The answer was Bletchley’s first code-breaking machine, the Bombe, an electro-mechanical device designed by Turing and Welchman. Actually, Turing wasn't quite the invincible genius received wisdom tells us he is: Turing’s first version of the Bombe didn’t work properly when it arrived in March 1940 and it took Welchman fiddling with the wiring to get things going properly.

The Bombe looks like a telephone switchboard filled with 180 coloured drums. Each drum represented three Enigma machines. Two hundred Bombes were built but none remain – instead you can see a replica at Bletchley.

The Bombe worked by process of elimination, searching for the daily Enigma settings by looking for common phrases.

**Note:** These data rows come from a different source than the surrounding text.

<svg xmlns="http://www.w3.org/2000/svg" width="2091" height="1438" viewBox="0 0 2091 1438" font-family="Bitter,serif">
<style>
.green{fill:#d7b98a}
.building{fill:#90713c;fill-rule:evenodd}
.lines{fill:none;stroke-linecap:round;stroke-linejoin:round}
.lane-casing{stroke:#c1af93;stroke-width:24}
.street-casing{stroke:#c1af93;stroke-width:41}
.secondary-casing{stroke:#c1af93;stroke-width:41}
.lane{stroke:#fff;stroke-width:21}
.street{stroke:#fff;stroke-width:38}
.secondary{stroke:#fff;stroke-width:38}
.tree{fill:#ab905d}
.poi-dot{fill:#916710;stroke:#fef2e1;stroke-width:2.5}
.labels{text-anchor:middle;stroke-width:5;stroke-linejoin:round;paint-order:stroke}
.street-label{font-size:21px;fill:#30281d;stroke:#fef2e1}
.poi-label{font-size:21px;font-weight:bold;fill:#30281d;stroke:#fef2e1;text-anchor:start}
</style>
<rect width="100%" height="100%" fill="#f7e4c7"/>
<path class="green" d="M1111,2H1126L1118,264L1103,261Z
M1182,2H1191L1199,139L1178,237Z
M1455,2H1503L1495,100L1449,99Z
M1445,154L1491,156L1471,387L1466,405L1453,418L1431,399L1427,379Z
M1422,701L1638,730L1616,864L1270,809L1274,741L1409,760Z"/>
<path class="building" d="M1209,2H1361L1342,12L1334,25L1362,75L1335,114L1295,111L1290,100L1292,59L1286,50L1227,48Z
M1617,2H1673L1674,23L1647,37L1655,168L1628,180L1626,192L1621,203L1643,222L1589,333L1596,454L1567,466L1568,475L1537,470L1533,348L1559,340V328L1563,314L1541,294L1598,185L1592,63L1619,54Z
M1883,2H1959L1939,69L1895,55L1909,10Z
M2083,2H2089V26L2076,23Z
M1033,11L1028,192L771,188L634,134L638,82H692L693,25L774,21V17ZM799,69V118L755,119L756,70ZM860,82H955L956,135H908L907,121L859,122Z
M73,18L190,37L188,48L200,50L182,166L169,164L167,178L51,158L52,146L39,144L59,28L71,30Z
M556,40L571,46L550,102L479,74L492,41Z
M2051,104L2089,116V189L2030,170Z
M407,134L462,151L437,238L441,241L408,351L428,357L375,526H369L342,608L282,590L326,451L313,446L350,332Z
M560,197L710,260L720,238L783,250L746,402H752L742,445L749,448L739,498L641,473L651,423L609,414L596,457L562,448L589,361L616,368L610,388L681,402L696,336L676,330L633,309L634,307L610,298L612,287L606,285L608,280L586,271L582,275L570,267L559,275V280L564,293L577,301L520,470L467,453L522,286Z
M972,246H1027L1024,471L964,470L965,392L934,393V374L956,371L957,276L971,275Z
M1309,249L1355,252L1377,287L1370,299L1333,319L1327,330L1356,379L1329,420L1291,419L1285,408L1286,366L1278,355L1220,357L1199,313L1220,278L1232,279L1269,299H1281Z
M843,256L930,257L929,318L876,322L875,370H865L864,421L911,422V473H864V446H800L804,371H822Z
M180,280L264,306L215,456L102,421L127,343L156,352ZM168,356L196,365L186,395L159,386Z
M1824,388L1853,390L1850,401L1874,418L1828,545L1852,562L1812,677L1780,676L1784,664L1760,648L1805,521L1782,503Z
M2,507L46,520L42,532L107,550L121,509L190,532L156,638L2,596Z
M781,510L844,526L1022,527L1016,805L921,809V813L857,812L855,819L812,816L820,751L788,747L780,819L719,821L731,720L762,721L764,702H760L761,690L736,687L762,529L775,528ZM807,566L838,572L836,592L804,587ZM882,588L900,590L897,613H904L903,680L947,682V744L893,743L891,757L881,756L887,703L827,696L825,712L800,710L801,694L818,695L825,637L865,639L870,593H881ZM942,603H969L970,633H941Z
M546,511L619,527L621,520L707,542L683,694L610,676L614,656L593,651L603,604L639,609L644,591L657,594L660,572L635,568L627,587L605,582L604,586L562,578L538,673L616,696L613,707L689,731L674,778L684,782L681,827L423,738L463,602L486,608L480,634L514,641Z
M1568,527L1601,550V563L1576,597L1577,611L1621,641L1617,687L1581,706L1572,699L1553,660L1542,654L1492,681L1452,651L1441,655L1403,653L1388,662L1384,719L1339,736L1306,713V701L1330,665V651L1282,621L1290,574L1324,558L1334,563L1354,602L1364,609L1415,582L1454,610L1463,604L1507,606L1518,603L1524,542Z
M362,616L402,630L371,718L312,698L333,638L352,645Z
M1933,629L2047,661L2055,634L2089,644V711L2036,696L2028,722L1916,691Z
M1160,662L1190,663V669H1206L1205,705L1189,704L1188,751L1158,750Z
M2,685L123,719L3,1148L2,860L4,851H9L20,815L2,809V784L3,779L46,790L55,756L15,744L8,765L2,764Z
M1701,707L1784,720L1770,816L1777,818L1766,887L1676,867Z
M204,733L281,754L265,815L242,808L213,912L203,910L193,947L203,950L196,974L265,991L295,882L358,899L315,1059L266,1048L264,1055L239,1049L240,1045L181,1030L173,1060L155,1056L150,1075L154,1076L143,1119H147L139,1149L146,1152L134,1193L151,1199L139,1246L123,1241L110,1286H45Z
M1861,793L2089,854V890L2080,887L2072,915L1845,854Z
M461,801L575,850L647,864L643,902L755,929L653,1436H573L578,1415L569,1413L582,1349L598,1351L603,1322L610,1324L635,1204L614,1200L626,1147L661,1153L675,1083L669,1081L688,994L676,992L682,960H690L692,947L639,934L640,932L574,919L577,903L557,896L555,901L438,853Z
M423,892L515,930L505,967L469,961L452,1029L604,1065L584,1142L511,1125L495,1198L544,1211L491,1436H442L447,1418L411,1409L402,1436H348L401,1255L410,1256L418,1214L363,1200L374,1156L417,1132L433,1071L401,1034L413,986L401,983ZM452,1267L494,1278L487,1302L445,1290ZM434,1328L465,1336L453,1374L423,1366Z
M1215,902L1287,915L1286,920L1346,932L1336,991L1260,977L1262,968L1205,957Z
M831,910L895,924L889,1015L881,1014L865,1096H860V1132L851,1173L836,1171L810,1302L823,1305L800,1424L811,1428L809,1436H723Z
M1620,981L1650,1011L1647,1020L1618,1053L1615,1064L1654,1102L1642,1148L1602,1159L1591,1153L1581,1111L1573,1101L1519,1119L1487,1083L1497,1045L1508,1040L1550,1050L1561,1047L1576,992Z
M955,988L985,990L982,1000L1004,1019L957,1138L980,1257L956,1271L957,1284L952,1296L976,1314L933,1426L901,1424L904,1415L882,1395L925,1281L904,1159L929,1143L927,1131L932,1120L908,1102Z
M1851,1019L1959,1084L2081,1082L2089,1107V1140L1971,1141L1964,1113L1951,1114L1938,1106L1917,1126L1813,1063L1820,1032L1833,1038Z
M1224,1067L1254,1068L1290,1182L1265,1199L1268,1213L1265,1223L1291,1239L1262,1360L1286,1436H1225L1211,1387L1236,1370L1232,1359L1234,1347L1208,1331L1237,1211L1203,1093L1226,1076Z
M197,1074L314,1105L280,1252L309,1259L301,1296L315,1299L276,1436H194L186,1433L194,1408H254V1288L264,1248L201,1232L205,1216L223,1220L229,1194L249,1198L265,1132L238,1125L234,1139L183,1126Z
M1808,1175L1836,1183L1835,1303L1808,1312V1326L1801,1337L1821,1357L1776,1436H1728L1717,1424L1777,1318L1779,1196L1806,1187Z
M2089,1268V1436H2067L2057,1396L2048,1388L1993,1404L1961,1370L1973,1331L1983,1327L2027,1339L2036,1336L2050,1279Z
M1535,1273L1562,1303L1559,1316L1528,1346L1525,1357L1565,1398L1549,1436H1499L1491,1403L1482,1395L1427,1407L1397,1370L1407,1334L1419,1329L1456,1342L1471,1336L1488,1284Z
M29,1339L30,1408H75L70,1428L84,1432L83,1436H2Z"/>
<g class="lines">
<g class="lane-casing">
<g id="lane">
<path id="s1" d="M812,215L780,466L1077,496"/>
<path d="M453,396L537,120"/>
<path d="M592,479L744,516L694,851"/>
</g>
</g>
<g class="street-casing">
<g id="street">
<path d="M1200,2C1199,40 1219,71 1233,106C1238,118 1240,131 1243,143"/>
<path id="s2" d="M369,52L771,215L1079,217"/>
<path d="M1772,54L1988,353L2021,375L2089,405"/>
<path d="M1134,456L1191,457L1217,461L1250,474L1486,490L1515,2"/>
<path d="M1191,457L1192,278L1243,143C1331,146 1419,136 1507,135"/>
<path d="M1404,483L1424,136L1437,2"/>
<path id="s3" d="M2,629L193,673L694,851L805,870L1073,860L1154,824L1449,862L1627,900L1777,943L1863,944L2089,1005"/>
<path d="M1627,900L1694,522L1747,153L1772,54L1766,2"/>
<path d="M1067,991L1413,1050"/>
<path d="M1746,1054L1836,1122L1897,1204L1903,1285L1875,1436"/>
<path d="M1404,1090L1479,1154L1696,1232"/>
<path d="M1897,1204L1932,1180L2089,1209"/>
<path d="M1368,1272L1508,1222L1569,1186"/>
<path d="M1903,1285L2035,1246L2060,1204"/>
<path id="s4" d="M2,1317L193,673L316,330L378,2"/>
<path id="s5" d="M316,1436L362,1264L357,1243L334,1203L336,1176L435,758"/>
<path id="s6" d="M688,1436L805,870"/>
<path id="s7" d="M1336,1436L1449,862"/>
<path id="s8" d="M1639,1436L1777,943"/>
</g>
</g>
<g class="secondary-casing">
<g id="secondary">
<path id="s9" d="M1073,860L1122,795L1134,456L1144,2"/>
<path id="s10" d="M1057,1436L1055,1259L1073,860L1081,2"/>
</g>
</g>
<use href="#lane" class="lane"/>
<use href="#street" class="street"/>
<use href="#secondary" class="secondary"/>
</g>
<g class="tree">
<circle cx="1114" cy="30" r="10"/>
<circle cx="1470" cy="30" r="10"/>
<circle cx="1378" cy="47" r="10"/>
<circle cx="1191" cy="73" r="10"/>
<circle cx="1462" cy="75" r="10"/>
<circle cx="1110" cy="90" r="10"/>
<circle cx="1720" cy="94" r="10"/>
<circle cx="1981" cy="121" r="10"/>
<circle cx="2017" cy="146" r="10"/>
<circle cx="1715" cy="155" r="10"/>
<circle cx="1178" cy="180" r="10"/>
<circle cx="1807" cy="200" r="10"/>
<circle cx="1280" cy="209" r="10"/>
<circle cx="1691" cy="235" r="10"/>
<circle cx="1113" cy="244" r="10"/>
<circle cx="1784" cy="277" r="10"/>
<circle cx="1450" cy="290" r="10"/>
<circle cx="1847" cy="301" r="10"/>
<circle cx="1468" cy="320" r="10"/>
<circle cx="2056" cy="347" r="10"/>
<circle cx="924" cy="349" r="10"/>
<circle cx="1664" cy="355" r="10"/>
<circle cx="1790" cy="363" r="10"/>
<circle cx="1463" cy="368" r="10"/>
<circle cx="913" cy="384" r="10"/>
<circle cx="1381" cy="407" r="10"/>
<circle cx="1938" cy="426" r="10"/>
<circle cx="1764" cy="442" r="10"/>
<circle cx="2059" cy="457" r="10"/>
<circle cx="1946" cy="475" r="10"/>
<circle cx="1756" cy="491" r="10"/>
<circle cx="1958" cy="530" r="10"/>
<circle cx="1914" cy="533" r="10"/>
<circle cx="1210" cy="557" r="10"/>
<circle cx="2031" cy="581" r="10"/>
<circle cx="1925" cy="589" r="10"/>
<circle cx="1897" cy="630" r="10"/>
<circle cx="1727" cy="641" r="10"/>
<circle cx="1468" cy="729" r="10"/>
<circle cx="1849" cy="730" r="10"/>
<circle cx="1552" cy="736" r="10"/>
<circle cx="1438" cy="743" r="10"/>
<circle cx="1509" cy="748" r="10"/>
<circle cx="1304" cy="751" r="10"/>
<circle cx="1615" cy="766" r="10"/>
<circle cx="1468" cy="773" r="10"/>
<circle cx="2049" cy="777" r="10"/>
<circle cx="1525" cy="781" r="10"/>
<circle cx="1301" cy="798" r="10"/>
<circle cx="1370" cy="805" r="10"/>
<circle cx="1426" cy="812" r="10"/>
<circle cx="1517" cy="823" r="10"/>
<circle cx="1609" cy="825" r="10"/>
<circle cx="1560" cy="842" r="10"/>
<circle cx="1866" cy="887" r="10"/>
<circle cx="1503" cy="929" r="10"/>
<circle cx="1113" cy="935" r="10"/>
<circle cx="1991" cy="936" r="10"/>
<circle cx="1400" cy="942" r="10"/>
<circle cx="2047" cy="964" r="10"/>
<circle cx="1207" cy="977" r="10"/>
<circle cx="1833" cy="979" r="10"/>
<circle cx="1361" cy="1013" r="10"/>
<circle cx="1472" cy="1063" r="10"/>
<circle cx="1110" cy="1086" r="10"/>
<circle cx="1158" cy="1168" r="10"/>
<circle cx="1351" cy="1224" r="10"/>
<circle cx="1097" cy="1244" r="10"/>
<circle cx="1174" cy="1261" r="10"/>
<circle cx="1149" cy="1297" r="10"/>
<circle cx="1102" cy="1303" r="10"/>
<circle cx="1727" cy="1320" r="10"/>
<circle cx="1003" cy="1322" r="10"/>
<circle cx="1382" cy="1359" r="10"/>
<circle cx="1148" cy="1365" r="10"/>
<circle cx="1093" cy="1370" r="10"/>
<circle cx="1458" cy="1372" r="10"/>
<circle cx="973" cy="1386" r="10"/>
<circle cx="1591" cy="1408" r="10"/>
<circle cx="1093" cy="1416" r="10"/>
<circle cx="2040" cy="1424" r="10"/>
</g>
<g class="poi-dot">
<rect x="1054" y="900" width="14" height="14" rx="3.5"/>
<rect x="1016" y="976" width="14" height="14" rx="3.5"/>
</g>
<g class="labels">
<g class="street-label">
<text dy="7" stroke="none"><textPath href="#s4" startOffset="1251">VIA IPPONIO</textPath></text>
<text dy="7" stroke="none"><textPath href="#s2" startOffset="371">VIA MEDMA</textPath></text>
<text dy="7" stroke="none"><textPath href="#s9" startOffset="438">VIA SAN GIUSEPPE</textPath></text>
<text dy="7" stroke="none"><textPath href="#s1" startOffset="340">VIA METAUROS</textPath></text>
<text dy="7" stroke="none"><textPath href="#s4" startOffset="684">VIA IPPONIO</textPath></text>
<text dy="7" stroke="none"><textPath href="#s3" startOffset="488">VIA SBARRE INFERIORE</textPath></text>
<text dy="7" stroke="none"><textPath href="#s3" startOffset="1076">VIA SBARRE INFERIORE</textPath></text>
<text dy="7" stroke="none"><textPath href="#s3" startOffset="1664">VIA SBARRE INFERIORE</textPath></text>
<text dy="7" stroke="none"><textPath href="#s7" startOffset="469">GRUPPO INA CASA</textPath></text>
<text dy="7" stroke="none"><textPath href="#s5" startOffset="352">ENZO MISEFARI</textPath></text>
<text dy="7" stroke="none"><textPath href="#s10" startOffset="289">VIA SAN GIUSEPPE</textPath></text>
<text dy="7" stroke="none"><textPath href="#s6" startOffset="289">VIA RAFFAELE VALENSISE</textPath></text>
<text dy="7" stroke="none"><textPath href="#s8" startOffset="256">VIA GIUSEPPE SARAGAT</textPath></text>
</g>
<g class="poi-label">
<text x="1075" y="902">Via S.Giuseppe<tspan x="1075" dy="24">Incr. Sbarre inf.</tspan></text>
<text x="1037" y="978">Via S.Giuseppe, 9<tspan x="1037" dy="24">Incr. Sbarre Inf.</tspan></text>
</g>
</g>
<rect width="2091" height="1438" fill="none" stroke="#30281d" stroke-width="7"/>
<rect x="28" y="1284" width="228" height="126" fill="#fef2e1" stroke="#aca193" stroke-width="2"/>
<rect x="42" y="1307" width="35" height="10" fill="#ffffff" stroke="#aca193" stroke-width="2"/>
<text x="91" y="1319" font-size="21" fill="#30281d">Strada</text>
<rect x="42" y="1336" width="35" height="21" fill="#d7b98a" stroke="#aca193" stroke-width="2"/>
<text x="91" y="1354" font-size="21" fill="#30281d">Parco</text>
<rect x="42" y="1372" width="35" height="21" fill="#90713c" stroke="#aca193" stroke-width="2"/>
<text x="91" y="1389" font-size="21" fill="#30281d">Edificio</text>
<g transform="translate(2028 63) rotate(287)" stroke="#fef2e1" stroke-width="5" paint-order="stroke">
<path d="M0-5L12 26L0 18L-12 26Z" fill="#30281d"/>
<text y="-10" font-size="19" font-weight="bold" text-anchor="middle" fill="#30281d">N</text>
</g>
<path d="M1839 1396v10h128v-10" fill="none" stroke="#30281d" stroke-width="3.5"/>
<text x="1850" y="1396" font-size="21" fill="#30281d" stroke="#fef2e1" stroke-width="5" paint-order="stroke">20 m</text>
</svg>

Its results were fed into a separate Typex machine – a kind of typewriter operated by a human who chewed through the Bombe's results to spit out the decoded message at the other end.

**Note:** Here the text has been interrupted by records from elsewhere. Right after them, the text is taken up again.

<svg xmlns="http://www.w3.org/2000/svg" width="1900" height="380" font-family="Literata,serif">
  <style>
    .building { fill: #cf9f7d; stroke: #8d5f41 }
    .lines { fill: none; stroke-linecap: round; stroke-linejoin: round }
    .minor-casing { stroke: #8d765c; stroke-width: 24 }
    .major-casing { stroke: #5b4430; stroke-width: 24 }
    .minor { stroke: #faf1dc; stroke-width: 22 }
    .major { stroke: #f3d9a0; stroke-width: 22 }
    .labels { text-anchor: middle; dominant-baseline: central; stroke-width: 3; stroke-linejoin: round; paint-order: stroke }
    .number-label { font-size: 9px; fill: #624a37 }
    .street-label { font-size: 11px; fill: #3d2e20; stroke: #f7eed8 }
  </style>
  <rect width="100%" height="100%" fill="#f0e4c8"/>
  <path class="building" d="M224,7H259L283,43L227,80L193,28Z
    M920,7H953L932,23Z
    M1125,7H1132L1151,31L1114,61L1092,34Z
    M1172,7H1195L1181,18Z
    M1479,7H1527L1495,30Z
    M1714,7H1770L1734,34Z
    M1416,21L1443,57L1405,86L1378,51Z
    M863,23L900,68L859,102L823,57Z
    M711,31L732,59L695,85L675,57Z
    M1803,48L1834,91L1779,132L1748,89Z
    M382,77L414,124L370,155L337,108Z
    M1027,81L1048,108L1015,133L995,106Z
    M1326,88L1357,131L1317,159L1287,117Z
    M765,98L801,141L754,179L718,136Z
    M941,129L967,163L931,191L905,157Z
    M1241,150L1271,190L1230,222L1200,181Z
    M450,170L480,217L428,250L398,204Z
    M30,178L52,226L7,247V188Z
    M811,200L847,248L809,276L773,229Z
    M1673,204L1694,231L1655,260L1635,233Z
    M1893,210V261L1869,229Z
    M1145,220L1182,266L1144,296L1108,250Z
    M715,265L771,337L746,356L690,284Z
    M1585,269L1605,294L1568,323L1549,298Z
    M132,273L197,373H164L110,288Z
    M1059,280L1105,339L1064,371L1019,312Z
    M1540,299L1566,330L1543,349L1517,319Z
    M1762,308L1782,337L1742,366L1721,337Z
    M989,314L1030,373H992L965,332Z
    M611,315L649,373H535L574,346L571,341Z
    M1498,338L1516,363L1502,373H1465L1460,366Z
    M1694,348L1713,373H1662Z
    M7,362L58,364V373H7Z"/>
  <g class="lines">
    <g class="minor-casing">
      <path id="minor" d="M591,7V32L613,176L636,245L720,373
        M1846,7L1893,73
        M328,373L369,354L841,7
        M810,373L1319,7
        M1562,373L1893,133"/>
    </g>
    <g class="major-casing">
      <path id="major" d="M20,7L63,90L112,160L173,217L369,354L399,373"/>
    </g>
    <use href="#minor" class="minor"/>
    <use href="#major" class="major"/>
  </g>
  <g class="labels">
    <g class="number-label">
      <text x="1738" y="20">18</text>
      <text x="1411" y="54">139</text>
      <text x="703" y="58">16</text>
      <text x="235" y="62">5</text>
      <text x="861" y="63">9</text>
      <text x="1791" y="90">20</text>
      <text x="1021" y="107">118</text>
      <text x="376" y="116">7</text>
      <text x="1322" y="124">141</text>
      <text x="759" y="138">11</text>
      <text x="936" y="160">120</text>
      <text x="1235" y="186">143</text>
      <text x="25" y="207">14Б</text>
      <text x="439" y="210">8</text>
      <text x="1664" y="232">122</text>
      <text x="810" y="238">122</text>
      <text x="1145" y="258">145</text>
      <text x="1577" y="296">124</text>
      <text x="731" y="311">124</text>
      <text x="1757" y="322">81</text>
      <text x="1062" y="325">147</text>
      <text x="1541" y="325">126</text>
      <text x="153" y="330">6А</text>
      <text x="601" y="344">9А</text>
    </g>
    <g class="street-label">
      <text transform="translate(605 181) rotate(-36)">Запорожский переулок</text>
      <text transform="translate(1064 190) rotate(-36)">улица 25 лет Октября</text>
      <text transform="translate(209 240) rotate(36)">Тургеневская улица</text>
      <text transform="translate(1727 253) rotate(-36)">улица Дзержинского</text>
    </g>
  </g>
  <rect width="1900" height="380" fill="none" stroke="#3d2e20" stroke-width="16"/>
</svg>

Common phrases were recorded on boards, written using coloured children’s crayons that happened to be laying around at the time and that stuck – green for the army, red for the air force and blue for – yes - the navy.

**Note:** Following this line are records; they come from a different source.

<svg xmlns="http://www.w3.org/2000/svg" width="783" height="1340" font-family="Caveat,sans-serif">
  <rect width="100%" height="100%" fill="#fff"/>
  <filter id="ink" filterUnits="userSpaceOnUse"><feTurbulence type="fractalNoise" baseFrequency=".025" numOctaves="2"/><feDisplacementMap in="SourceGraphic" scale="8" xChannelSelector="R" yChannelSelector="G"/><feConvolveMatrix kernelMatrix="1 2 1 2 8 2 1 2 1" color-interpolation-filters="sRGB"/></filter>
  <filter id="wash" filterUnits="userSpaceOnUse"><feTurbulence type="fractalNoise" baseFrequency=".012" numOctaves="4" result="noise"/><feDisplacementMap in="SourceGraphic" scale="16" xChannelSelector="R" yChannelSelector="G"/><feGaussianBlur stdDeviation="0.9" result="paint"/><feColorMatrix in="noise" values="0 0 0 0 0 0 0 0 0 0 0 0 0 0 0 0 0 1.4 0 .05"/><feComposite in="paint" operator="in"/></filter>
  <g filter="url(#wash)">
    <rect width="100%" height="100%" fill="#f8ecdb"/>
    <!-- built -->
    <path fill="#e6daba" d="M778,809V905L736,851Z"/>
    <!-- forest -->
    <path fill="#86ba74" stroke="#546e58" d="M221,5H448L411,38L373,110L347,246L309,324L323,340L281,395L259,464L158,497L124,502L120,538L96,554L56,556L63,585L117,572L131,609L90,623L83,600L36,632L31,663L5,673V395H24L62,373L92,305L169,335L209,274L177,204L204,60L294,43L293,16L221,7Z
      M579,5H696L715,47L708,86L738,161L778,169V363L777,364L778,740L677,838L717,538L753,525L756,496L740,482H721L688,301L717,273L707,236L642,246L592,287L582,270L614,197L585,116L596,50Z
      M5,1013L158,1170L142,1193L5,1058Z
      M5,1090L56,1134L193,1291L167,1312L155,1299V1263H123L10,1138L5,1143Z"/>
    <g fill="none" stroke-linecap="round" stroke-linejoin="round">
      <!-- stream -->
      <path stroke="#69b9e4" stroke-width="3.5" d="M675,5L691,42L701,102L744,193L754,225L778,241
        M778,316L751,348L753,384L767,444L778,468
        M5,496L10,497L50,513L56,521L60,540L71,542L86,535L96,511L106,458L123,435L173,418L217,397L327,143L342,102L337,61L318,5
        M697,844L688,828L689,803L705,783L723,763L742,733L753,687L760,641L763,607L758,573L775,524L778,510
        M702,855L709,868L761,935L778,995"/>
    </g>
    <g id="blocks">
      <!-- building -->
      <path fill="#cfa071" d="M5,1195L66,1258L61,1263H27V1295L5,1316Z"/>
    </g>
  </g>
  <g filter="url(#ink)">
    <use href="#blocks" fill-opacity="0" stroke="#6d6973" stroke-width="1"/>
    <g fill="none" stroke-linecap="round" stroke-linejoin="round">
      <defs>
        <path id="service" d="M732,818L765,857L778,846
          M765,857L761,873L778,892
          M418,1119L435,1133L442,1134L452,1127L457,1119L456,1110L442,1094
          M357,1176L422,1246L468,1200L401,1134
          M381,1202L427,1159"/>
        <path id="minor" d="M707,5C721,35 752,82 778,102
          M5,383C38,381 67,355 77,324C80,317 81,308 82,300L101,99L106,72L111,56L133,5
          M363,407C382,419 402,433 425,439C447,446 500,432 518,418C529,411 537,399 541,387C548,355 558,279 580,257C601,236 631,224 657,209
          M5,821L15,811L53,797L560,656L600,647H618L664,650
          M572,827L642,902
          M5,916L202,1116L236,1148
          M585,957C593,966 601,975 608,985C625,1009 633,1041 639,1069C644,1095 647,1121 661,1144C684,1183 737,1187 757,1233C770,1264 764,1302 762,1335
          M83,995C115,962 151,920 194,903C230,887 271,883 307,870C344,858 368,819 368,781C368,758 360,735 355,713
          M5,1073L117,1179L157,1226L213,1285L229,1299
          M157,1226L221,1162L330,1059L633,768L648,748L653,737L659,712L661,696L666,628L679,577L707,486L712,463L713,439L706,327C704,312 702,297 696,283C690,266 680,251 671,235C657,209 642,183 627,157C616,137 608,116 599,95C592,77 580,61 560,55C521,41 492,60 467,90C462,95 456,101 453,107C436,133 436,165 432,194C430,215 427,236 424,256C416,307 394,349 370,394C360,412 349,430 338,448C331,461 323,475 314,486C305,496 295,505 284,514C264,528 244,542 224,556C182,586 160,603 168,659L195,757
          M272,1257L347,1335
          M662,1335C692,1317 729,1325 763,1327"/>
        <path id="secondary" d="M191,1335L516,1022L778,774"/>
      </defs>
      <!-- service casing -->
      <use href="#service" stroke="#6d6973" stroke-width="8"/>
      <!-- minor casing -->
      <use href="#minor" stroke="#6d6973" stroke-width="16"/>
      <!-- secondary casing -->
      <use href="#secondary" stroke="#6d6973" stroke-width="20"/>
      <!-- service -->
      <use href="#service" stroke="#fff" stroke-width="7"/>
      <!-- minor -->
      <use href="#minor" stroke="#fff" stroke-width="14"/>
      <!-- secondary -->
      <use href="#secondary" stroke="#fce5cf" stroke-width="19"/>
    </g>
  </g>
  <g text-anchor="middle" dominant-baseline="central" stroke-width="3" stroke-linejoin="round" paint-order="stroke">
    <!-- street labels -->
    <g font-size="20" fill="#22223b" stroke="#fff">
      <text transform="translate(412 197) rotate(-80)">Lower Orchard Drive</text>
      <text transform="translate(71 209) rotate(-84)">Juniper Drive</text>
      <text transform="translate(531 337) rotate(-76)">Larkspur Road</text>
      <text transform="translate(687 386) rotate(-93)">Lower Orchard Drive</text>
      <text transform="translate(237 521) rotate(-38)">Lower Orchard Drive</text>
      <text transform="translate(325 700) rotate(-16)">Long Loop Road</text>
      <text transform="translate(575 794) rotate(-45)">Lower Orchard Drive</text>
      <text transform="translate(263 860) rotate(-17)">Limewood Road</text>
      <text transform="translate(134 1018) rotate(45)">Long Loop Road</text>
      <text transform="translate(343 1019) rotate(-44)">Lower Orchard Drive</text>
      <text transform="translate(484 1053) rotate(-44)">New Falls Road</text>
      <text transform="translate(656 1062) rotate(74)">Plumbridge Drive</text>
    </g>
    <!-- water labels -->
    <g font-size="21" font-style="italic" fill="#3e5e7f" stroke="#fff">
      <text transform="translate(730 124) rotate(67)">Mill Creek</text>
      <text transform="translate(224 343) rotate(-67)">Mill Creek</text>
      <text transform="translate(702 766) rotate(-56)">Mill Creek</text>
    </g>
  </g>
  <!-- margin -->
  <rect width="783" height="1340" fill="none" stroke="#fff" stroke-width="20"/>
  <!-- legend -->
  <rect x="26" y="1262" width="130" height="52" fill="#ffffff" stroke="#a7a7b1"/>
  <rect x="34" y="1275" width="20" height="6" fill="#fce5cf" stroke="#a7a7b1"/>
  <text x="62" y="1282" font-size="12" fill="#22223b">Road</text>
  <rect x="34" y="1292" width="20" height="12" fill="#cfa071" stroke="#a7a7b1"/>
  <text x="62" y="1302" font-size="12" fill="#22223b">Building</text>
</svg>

Huts 1 and 8, photo: Gavin Clarke

Turing's Hut 8 peeks out from behind code-breakers' Hut 1

The Bombe operators were all WRENs - they also operated the later Tunny and Colossi. WRENs connected plugs and wires to create a spaghetti junction. Then they had to simply wait for the process to stop running.

Turing, I learn, dedicated himself to cracking the German navy’s particularly fiendish flavour of Enigmas from his office in Hut 8, which you can visit. Something was missing, though: those decoding the navy's Enigmas needed the codebooks. One codebook was stolen in May 1941 and but the German navy went and added yet another rotor, making the codes unreadable again.

History took a turn in February 1942 with the acquisition of an updated codebook, and that's where the Bletchley kids’ tour out-guns the adult version. There's a Commando-comic style animation telling how German U-boat 559 was intercepted and attacked by ships of the Royal Navy and how the code books for its Enigma lifted without the German military ever finding out.

It’s a story of luck, daring and heroism as we learn that two crew from one of the warships that captured the U-boat – Able Seaman Collin Grazier and Lieutenant Anthony Frasson from HMS Petard – went back into the sinking vessel for a second tranche of codebooks but they went down with the boat when it suddenly sank. The men earned posthumous George Crosses.

It's these individual tales that come through in the guide and tell a story beyond the headlines of Alan Turing and the Colossus.